Stocks suffer worst setback in 10 months


NEW YORK (AP) — The stock market suffered its worst setback in more than 10 months this week as investors decided no matter what the news, it must be bad.

The Dow Jones industrial average slid 216 points, or 2.1 percent, on Friday its fourth big drop in five trading days. Wednesday-Friday, the Dow lost 552 points, or 5.2 percent. All the major indexes fell more than 2 percent Friday.

Investors continued to worry about President Barack Obama’s plan to restrict big banks. They decided that good earnings reports weren’t good enough. They didn’t like mounting opposition to the reappointment of Federal Reserve Chairman Ben Bernanke. And they were still uneasy that a possible economic slowdown in China might spread.

Stocks have had their worst showing since they began their recovery last March. The market also is seeing the the kind of volatility that dominated the market’s long slide — the Dow has had a triple-digit move five straight days for the first time since December 2008.

The Dow lost 4.1 percent this week, its worst week since it hit a 12-year low in early March. It had reached its highest level since Oct. 1, 2008, only this past Tuesday, closing at 10,725.43. On Friday, it closed at 10,172.98.

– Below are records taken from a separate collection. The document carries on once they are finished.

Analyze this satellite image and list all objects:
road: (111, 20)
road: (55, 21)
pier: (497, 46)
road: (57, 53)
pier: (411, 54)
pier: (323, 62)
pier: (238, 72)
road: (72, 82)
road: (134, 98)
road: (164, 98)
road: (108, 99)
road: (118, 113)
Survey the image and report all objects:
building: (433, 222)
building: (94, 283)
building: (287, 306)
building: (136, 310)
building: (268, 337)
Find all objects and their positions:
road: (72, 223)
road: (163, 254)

John Brady, a senior vice president of global interest rates at MF Global, said concerns surrounding Obama’s plan and China’s efforts to slow its economy have investors reducing risk.

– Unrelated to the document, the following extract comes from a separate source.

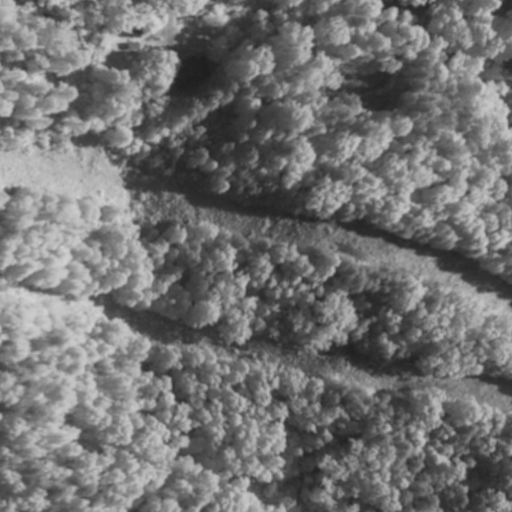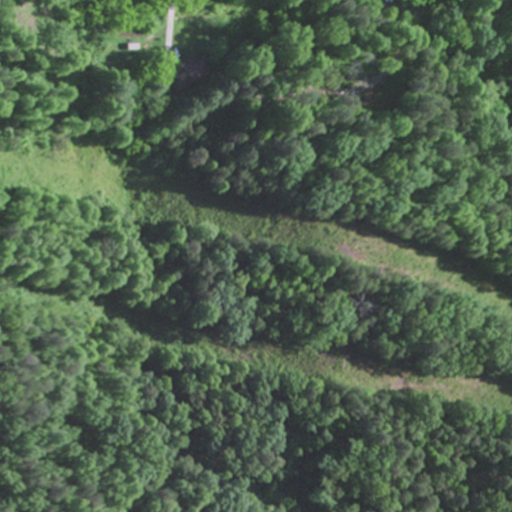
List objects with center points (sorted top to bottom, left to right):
road: (391, 3)
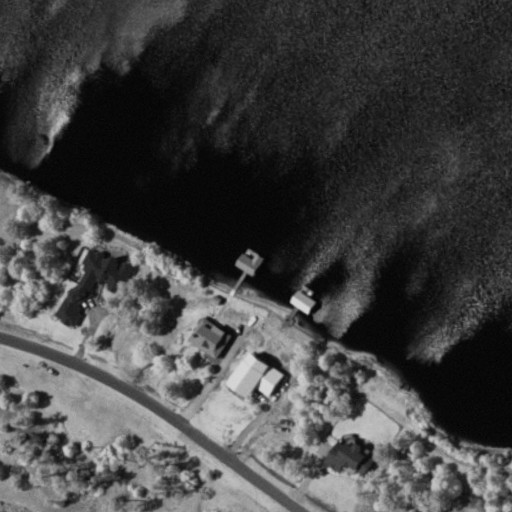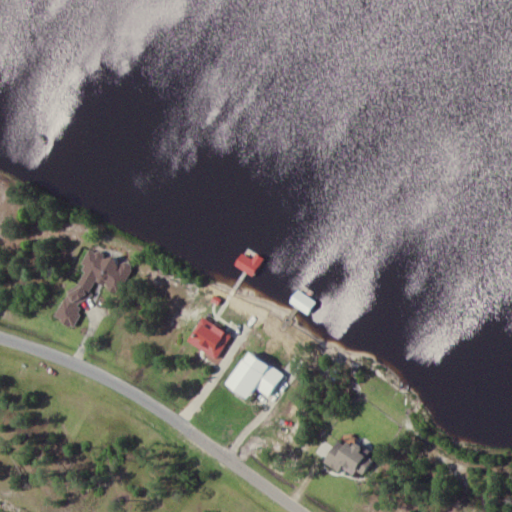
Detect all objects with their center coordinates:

Obama rattled the market Thursday after asking Congress for limits on how large big banks can be and to end some of the risky trading large financial companies have used in recent quarters to boost their profits. It’s not clear what will come of the proposed changes but investors are selling anyway.

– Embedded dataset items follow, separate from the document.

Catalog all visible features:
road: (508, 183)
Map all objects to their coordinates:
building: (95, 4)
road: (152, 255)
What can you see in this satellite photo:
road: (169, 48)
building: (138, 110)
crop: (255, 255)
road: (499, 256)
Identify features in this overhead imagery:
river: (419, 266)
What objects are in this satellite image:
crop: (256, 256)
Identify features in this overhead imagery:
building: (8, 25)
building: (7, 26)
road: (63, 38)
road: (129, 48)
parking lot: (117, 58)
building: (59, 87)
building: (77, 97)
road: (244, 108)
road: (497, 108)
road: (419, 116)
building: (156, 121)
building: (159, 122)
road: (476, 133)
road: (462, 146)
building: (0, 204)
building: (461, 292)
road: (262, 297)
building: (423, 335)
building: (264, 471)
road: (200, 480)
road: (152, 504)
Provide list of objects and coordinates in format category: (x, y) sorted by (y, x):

“It appears to be a move to put some shackles on risk-takers,” Mitch Schlesinger, managing partner at FBB Capital Partners in Bethesda, Md., said of the new proposals.

The problem with earnings reports is that they’re not meeting investors’ high expectations. Tech stocks were among the big losers Friday after Google Inc.’s fourth-quarter revenue didn’t meet forecasts, and after a Citigroup analyst lowered his rating on the stocks of seven chip makers.

The market is particularly sensitive to tech companies, since they are seen as indicators that the economy is returning to health — or possibly backsliding. But any part of any company’s earnings report has the potential to upset the market.

“We expect (earnings) to be better,” said Brett D’Arcy, chief investment officer at CBIZ Wealth Management Group in San Diego. “People are being more particular.”

In some respects, stocks’ big plunge isn’t a surprise. Many analysts have been predicting a correction, which technically is a drop of 10 percent from a recent market high, since before the start of the year. They have warned that investors were expecting too much from companies this early in an economic recovery. They warned that there was no way that the market could sustain the rally that lifted the Standard & Poor’s 500 index 65 percent from its March 9 lows.

The Dow fell 216.90, or 2.1 percent, to 10,172.98. The Dow’s three-day loss was its worst since March.